Valeu a pena o escritor de “Relação de Bordo” e “Trasfega” ter remexido, depurado, reestruturado páginas que foram inicialmente publicadas em 1985.
São memórias da sua comissão militar, sobretudo na região Leste. Inevitavelmente, a condição de ilhéu invade o território da mente que escancara as memórias, tudo começa com uma viagem onde só falta que os animais falem.
E os animais são cães que dão pelo nome de Andorinha e Morteiro, não sei se não são mesmo os animais maiores da literatura que nos legou a guerra da Guiné.
A viagem começa em Nova Lamego e prossegue até Dunane, passa por Jabicunda, onde se distribuem uns comprimidos do Laboratório Militar que curam todas as mazelas, desde chagas a diarreias galopantes, isto enquanto a magalagem faz directamente a psico-social com as bajudas; daqui se segue para Sonaco, altura em que o vinho de coco começou a trepar à cabeça do nosso alferes.
Este, por acaso o autor, deixa-nos uma água-forte do chefe de posto: “É um cabo-verdiano odiado pela maioria dos indígenas.
Mas possuiu o grande predicado de ter uma mulher também cabo-verdiana, perfeita de mais, muito mais moça do que o marido e pejada de apetites extra-conjugais.
Num clima excitante e puxavante como este, será muito natural e humano que exija do marido pela medida acogulada, que ele, com os seus quase sessenta, não tem forças para lhe matar o desejo com a frequência desejada.
Os alferes, na força miliciana da idade e desempenados, são por isso a sua predilecta sobremesa”.
Entra logo a seguir o capitão Carvalho que tinha por hábito desfazer-se de todos os guias, eram executados, quem já tinha colaborado com os «turras» devia desaparecer.

Descrição da tarefa: Reproduza fielmente o trecho do texto sobre as memórias da guerra da Guiné entre "Mas possuiu o" e "de apetites extra-conjugais.", inclusive.

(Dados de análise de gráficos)

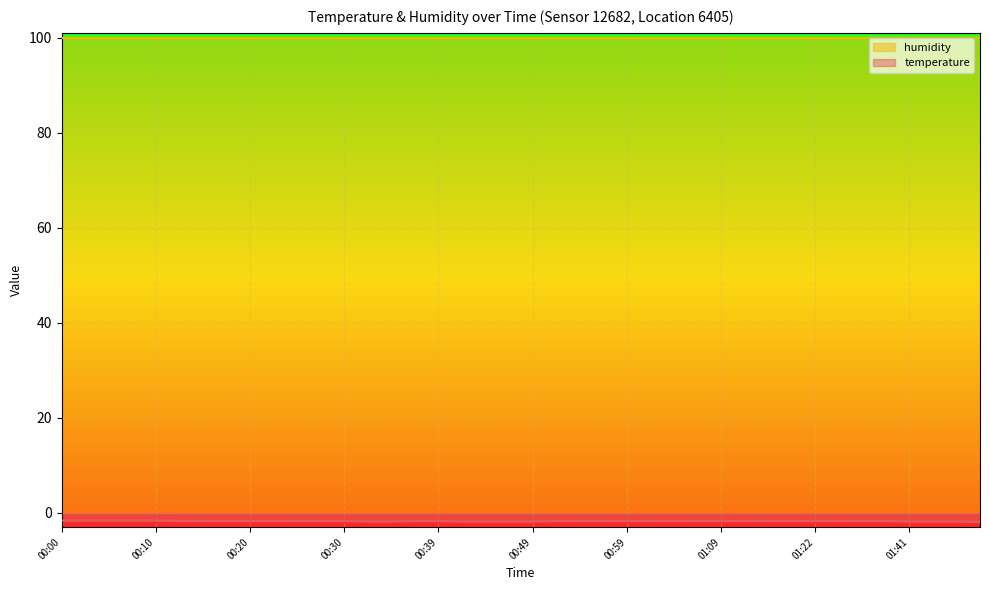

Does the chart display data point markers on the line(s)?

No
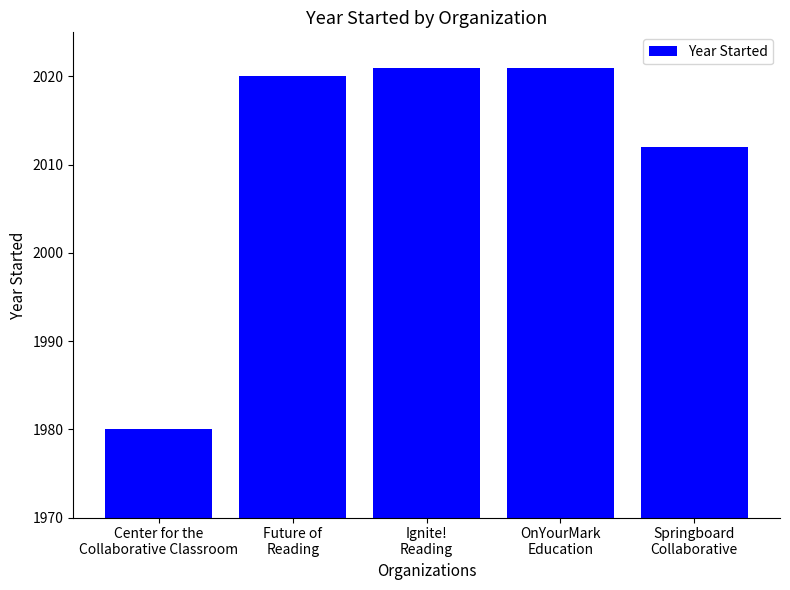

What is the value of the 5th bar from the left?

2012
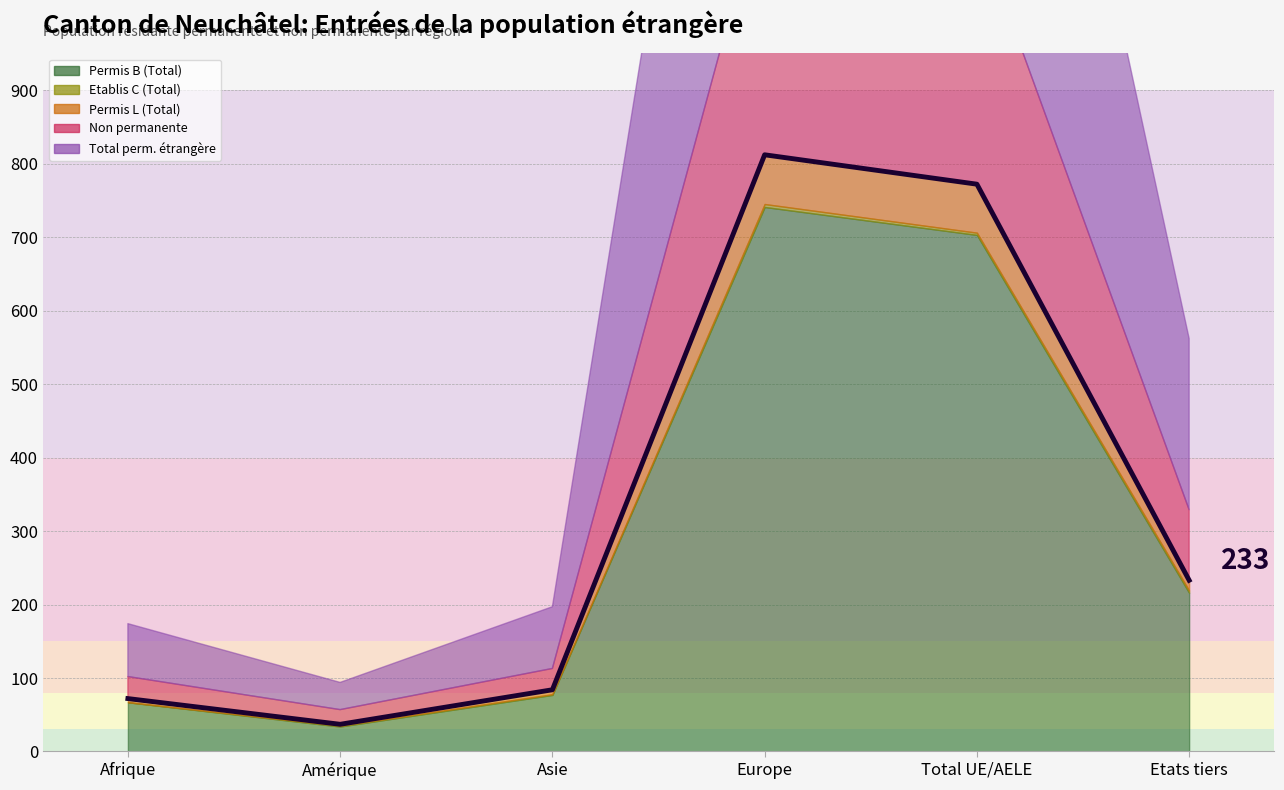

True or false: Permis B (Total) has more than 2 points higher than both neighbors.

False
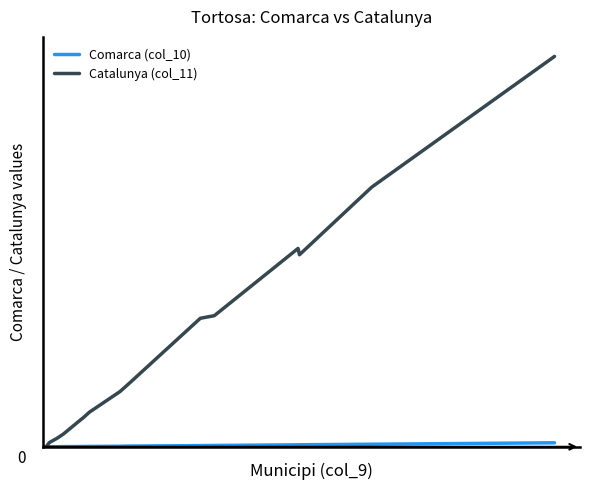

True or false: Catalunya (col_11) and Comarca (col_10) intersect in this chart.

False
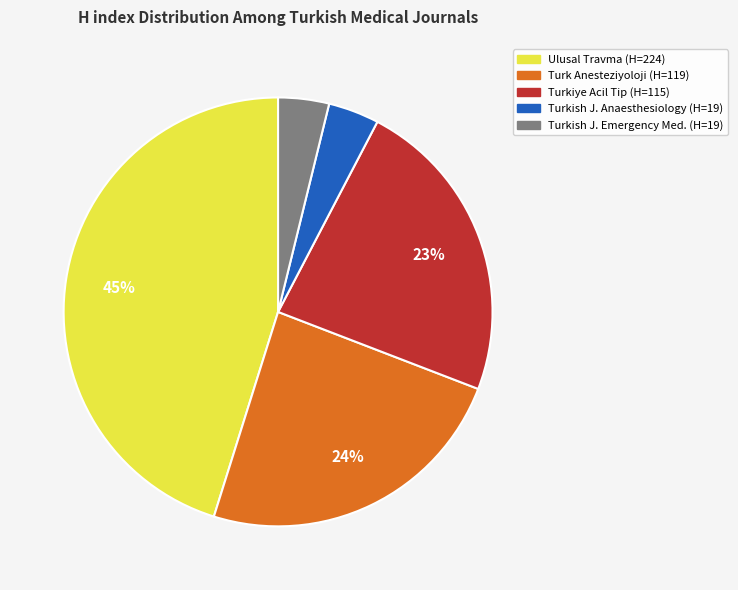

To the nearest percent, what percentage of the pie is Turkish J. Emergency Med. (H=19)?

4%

Resposta escrita:
Mas possuiu o grande predicado de ter uma mulher também cabo-verdiana, perfeita de mais, muito mais moça do que o marido e pejada de apetites extra-conjugais.